Euretina 2021 ePoster #9258 – Abstract
Parafoveal Cone Density Change in Retinitis Pigmentosa over Six Months
Presenter: Danial Roshandel
Co-authors: Rachael C. Heath Jeffery, Jason Charng, Danuta M. Sampson, Samuel McLenachan, David A. Mackey, Fred K. Chen
Purpose Spectral-domain optical coherence tomography (SD-OCT) is the standard method for evaluating retinal structure in various pathologies, including retinitis pigmentosa (RP). The span and area of the ellipsoid zone (EZ) decline at a rate of approximately 4–10% and up to 13% per year, respectively, in patients with RP. Current SD-OCT devices lack the resolution to visualize individual photoreceptors. Adaptive optics (AO) imaging is an evolving technology enabling in vivo photoreceptor imaging in the clinical setting. Multiple AO retinal cameras have been used to measure cone density (CD) at different retinal eccentricities in healthy individuals and a range of retinal pathologies, including RP. However, longitudinal changes in CD in patients with RP have not been reported previously. We investigated the feasibility and utility of AO flood-illumination ophthalmoscope (FIO) in analysing the cone mosaic and monitoring parafoveal CD in RP.

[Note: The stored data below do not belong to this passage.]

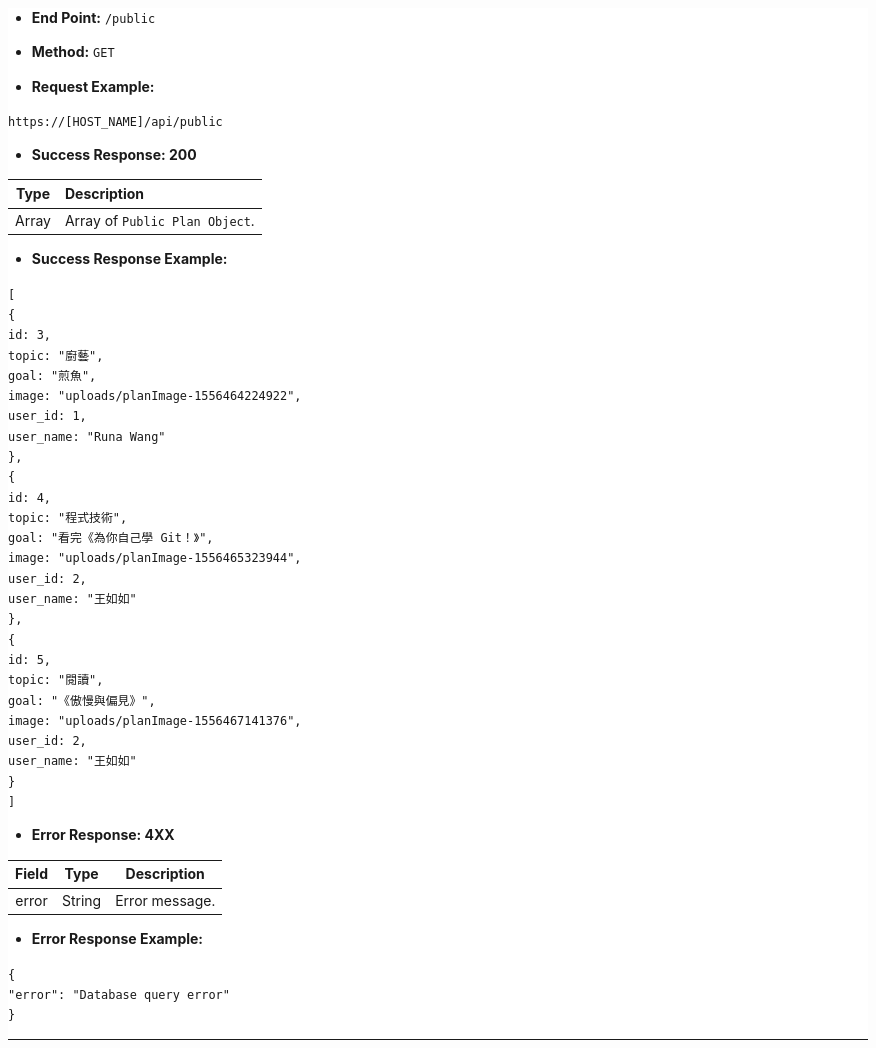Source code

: 
* **End Point:** `/public`

* **Method:** `GET`

* **Request Example:**

`https://[HOST_NAME]/api/public`

* **Success Response: 200**

| Type | Description |
| :---: | :--- |
| Array | Array of `Public Plan Object`. |


* **Success Response Example:**

```
[
{
id: 3,
topic: "廚藝",
goal: "煎魚",
image: "uploads/planImage-1556464224922",
user_id: 1,
user_name: "Runa Wang"
},
{
id: 4,
topic: "程式技術",
goal: "看完《為你自己學 Git！》",
image: "uploads/planImage-1556465323944",
user_id: 2,
user_name: "王如如"
},
{
id: 5,
topic: "閱讀",
goal: "《傲慢與偏見》",
image: "uploads/planImage-1556467141376",
user_id: 2,
user_name: "王如如"
}
]
```
* **Error Response: 4XX**

| Field | Type | Description |
| :---: | :---: | :---: |
| error | String | Error message. |

* **Error Response Example:**
```
{
"error": "Database query error"
}
```
---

Setting/Venue This study was the single-centre prospective observational cohort; a part of the Western Australian Retinal Degeneration study. All examinations were performed between September 2018 and December 2020 at the Lions Eye Institute, Perth, Western Australia, Australia.

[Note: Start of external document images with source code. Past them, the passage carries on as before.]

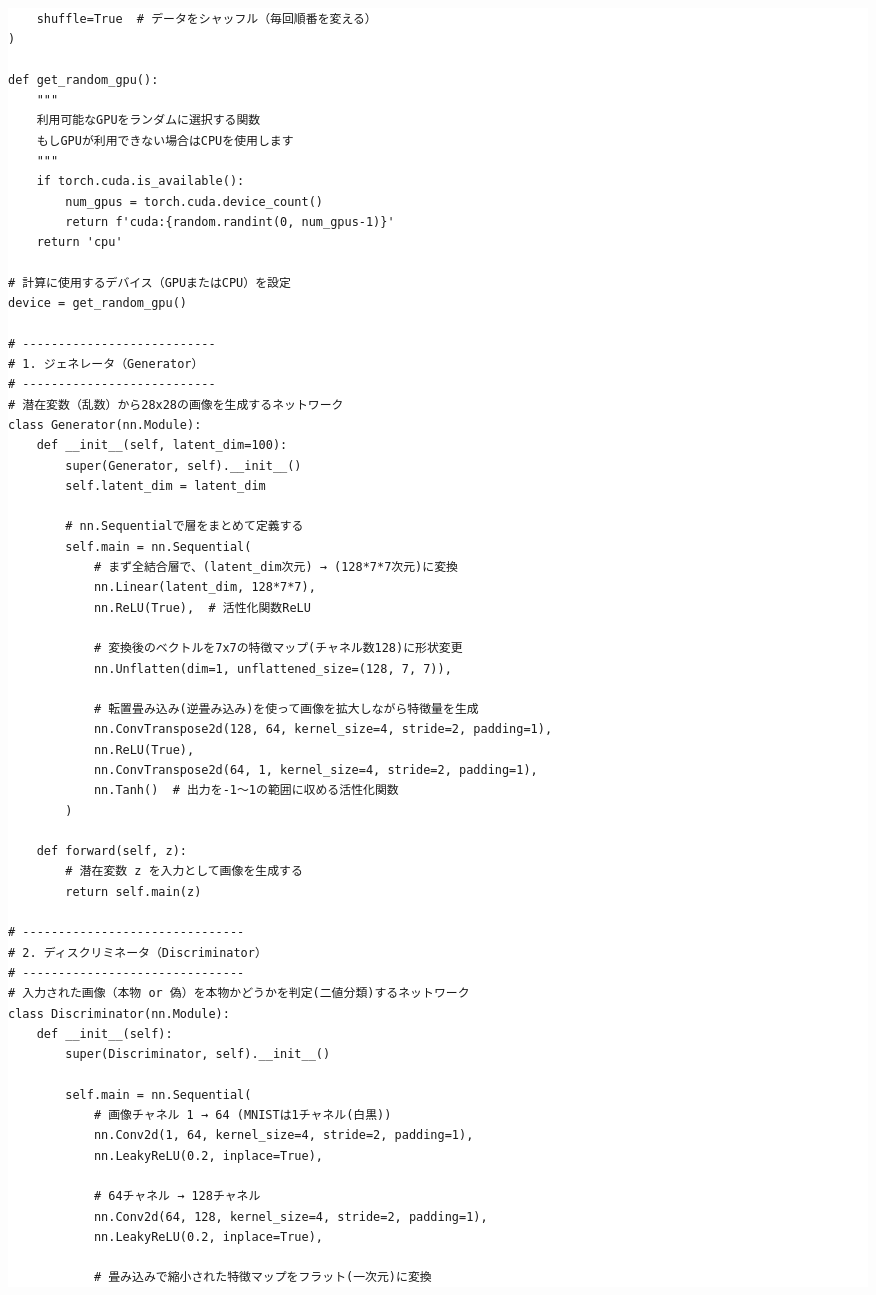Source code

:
 ```python{.line-numbers}
    shuffle=True  # データをシャッフル（毎回順番を変える）
)

def get_random_gpu():
    """
    利用可能なGPUをランダムに選択する関数
    もしGPUが利用できない場合はCPUを使用します
    """
    if torch.cuda.is_available():
        num_gpus = torch.cuda.device_count()
        return f'cuda:{random.randint(0, num_gpus-1)}'
    return 'cpu'

# 計算に使用するデバイス（GPUまたはCPU）を設定
device = get_random_gpu()

# ---------------------------
# 1. ジェネレータ（Generator）
# ---------------------------
# 潜在変数（乱数）から28x28の画像を生成するネットワーク
class Generator(nn.Module):
    def __init__(self, latent_dim=100):
        super(Generator, self).__init__()
        self.latent_dim = latent_dim
        
        # nn.Sequentialで層をまとめて定義する
        self.main = nn.Sequential(
            # まず全結合層で、(latent_dim次元) → (128*7*7次元)に変換
            nn.Linear(latent_dim, 128*7*7),
            nn.ReLU(True),  # 活性化関数ReLU
            
            # 変換後のベクトルを7x7の特徴マップ(チャネル数128)に形状変更
            nn.Unflatten(dim=1, unflattened_size=(128, 7, 7)),
            
            # 転置畳み込み(逆畳み込み)を使って画像を拡大しながら特徴量を生成
            nn.ConvTranspose2d(128, 64, kernel_size=4, stride=2, padding=1),
            nn.ReLU(True),
            nn.ConvTranspose2d(64, 1, kernel_size=4, stride=2, padding=1),
            nn.Tanh()  # 出力を-1〜1の範囲に収める活性化関数
        )
        
    def forward(self, z):
        # 潜在変数 z を入力として画像を生成する
        return self.main(z)

# -------------------------------
# 2. ディスクリミネータ（Discriminator）
# -------------------------------
# 入力された画像（本物 or 偽）を本物かどうかを判定(二値分類)するネットワーク
class Discriminator(nn.Module):
    def __init__(self):
        super(Discriminator, self).__init__()
        
        self.main = nn.Sequential(
            # 画像チャネル 1 → 64 (MNISTは1チャネル(白黒))
            nn.Conv2d(1, 64, kernel_size=4, stride=2, padding=1),
            nn.LeakyReLU(0.2, inplace=True),
            
            # 64チャネル → 128チャネル
            nn.Conv2d(64, 128, kernel_size=4, stride=2, padding=1),
            nn.LeakyReLU(0.2, inplace=True),
            
            # 畳み込みで縮小された特徴マップをフラット(一次元)に変換
```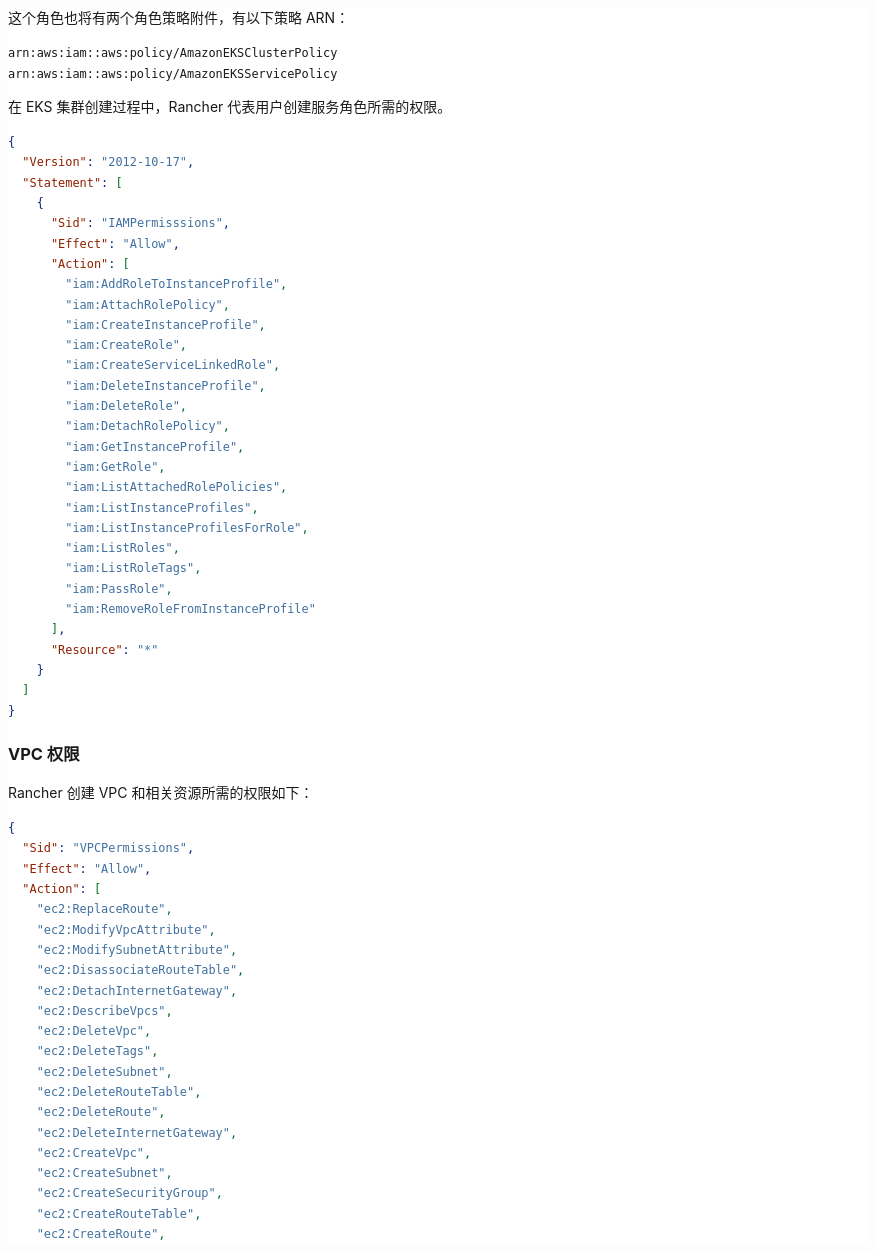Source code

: 这个角色也将有两个角色策略附件，有以下策略 ARN：

```
arn:aws:iam::aws:policy/AmazonEKSClusterPolicy
arn:aws:iam::aws:policy/AmazonEKSServicePolicy
```

在 EKS 集群创建过程中，Rancher 代表用户创建服务角色所需的权限。

```json
{
  "Version": "2012-10-17",
  "Statement": [
    {
      "Sid": "IAMPermisssions",
      "Effect": "Allow",
      "Action": [
        "iam:AddRoleToInstanceProfile",
        "iam:AttachRolePolicy",
        "iam:CreateInstanceProfile",
        "iam:CreateRole",
        "iam:CreateServiceLinkedRole",
        "iam:DeleteInstanceProfile",
        "iam:DeleteRole",
        "iam:DetachRolePolicy",
        "iam:GetInstanceProfile",
        "iam:GetRole",
        "iam:ListAttachedRolePolicies",
        "iam:ListInstanceProfiles",
        "iam:ListInstanceProfilesForRole",
        "iam:ListRoles",
        "iam:ListRoleTags",
        "iam:PassRole",
        "iam:RemoveRoleFromInstanceProfile"
      ],
      "Resource": "*"
    }
  ]
}
```

### VPC 权限

Rancher 创建 VPC 和相关资源所需的权限如下：

```json
{
  "Sid": "VPCPermissions",
  "Effect": "Allow",
  "Action": [
    "ec2:ReplaceRoute",
    "ec2:ModifyVpcAttribute",
    "ec2:ModifySubnetAttribute",
    "ec2:DisassociateRouteTable",
    "ec2:DetachInternetGateway",
    "ec2:DescribeVpcs",
    "ec2:DeleteVpc",
    "ec2:DeleteTags",
    "ec2:DeleteSubnet",
    "ec2:DeleteRouteTable",
    "ec2:DeleteRoute",
    "ec2:DeleteInternetGateway",
    "ec2:CreateVpc",
    "ec2:CreateSubnet",
    "ec2:CreateSecurityGroup",
    "ec2:CreateRouteTable",
    "ec2:CreateRoute",
```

Methods Patients with RP and healthy controls were evaluated for eligibility for AO imaging. Exclusion criteria included visual acuity (VA) worse than 20/40, poor fixation, history of ocular disease or surgery, significant cataract or other media opacity, nystagmus, cystoid macular oedema, epiretinal membrane and history of using systemic medications with known photoreceptor toxicity. All patients and controls underwent a complete ophthalmic examination with right eye SD-OCT and AO-FIO imaging using a commercial AO retinal camera (rtx1, Imagine Eyes, Orsay, France). Nasal and temporal boundaries of the EZ were marked on the foveal-centred SD-OCT scan and used to measure residual EZ span. Commercial analysis software (AODetect version 3.0, Imagine Eyes, Orsay, France) was used for cone segmentation and measurement of CD at 2° temporal from the foveal centre using regions of interest selected from four partially overlapping tiles. Coefficient of repeatability (CoR) was calculated using partially overlapping images taken at the same session. For each case, the highest CD value from one of the four tiles was used for statistical analysis. All patients were followed for 6 months and measurements were performed on the same location using the same protocol. CD and CoR were reported in angular (cells/deg2) and metric (cells/mm2) units.

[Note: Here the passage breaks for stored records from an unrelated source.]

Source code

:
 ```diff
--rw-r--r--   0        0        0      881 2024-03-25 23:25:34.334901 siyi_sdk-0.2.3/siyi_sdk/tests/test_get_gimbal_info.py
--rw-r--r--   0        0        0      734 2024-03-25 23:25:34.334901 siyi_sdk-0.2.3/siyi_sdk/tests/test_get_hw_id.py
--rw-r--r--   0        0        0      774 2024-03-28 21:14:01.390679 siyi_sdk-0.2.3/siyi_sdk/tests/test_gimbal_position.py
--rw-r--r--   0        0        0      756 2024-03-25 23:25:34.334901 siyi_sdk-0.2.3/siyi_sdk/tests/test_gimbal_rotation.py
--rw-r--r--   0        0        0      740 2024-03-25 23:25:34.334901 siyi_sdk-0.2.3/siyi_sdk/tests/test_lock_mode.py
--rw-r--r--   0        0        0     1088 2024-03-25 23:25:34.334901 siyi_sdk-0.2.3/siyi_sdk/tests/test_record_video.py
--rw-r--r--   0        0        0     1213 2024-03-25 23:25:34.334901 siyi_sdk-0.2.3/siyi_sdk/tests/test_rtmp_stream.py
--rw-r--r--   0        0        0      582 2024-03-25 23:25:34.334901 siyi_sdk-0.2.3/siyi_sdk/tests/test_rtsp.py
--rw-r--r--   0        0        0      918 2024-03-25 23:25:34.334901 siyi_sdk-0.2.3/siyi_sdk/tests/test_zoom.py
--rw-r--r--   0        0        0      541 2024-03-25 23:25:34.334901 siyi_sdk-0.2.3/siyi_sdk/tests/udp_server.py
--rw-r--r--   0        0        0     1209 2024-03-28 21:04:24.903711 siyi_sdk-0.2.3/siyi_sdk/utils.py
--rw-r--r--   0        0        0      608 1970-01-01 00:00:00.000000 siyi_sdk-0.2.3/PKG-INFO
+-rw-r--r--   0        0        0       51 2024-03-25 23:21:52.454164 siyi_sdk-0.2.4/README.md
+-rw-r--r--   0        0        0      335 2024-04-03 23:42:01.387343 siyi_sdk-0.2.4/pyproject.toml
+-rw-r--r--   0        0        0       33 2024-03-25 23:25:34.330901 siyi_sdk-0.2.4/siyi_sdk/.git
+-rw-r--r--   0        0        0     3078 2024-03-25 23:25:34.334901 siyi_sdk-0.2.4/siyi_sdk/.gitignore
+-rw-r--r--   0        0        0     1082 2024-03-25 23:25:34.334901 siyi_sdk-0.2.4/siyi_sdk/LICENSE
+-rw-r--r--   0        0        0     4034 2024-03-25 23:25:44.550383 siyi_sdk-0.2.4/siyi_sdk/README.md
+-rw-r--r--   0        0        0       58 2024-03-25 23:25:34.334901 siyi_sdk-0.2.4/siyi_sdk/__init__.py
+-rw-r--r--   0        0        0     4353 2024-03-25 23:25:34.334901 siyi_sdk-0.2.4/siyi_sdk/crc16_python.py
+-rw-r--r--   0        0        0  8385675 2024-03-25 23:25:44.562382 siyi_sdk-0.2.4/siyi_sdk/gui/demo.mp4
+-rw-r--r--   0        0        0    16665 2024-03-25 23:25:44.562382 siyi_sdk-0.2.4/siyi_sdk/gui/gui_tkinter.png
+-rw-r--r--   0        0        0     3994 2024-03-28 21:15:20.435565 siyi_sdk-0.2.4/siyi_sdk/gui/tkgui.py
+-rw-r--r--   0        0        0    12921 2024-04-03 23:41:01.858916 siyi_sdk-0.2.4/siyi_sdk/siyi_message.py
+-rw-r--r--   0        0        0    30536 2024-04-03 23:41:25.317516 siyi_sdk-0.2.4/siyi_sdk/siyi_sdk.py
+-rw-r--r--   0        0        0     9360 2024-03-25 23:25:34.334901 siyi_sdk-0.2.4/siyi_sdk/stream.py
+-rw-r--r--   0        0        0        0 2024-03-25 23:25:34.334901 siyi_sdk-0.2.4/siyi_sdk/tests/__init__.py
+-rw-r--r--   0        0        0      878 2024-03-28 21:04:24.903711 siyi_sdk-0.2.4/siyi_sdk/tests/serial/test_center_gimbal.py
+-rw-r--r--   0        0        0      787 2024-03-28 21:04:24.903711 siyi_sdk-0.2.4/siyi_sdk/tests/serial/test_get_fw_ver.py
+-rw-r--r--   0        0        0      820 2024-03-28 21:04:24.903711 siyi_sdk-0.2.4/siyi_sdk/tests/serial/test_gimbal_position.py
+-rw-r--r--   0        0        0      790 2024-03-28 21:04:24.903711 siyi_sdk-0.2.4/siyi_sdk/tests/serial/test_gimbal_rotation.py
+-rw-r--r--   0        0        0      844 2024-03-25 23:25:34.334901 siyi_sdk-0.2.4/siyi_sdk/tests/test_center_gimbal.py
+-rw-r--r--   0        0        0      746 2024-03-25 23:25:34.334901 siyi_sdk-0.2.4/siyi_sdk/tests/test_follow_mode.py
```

Results Eight patients and 10 age-matched healthy controls were enrolled. There was no significant difference between the control and patient groups in baseline age (p=0.72), spherical equivalent (p=0.99) and axial length (p=0.60). CoR of CD using the same session overlapping tiles was 530 cells/deg2 (6307 cells/mm2) in the control group and 659 cells/deg2 (8364 cells/mm2) in the patient group. Mean baseline CD in the control and patient groups was 2094 cells/deg2 (24732 cells/mm2) and 1750 cells/deg2 (21689 cells/mm2), respectively (p=0.09 and 0.28 for the angular and metric values, respectively). Mean CD declined by 198 cells/deg2 or -11.3% (2356 cells/mm2 or -10.9%) at 6 months follow up in the patient group (p=0.01 for both angular and metric values). EZ span was beyond the SD-OCT imaging field (30°) in two patients. Baseline and follow up residual EZ span of the remaining 6 patients was 3189 μm and 3065 μm, respectively, which was not statistically significant (-3.9%, p=0.08). CD declined by -8.4% and -25.9% in the two patients with greater than 30° EZ span. Mean baseline and follow-up logMAR best-corrected VA in the patient group were 0.08 (0.12) and 0.03 (0.13), respectively (p=0.08).
Conclusions There was 15% difference in baseline parafoveal CD between the patient and control groups, irrespective of EZ span. Although not statistically significant, this finding suggests further investigation is warranted in exploring the potential use of AO imaging in early stage RP. Significant decline in CD at 6 months despite a stable EZ span suggests that the parafoveal CD may be more sensitive than EZ span for detecting RP progression. CoR using partially overlapping tiles was greater than previous reports, suggesting potential errors in using overlapping tiles and performing CD analysis on montage images. Our results support further studies are required to explore the reliability and short-term test-retest variability of CD measurements in larger patient samples with longer follow up durations.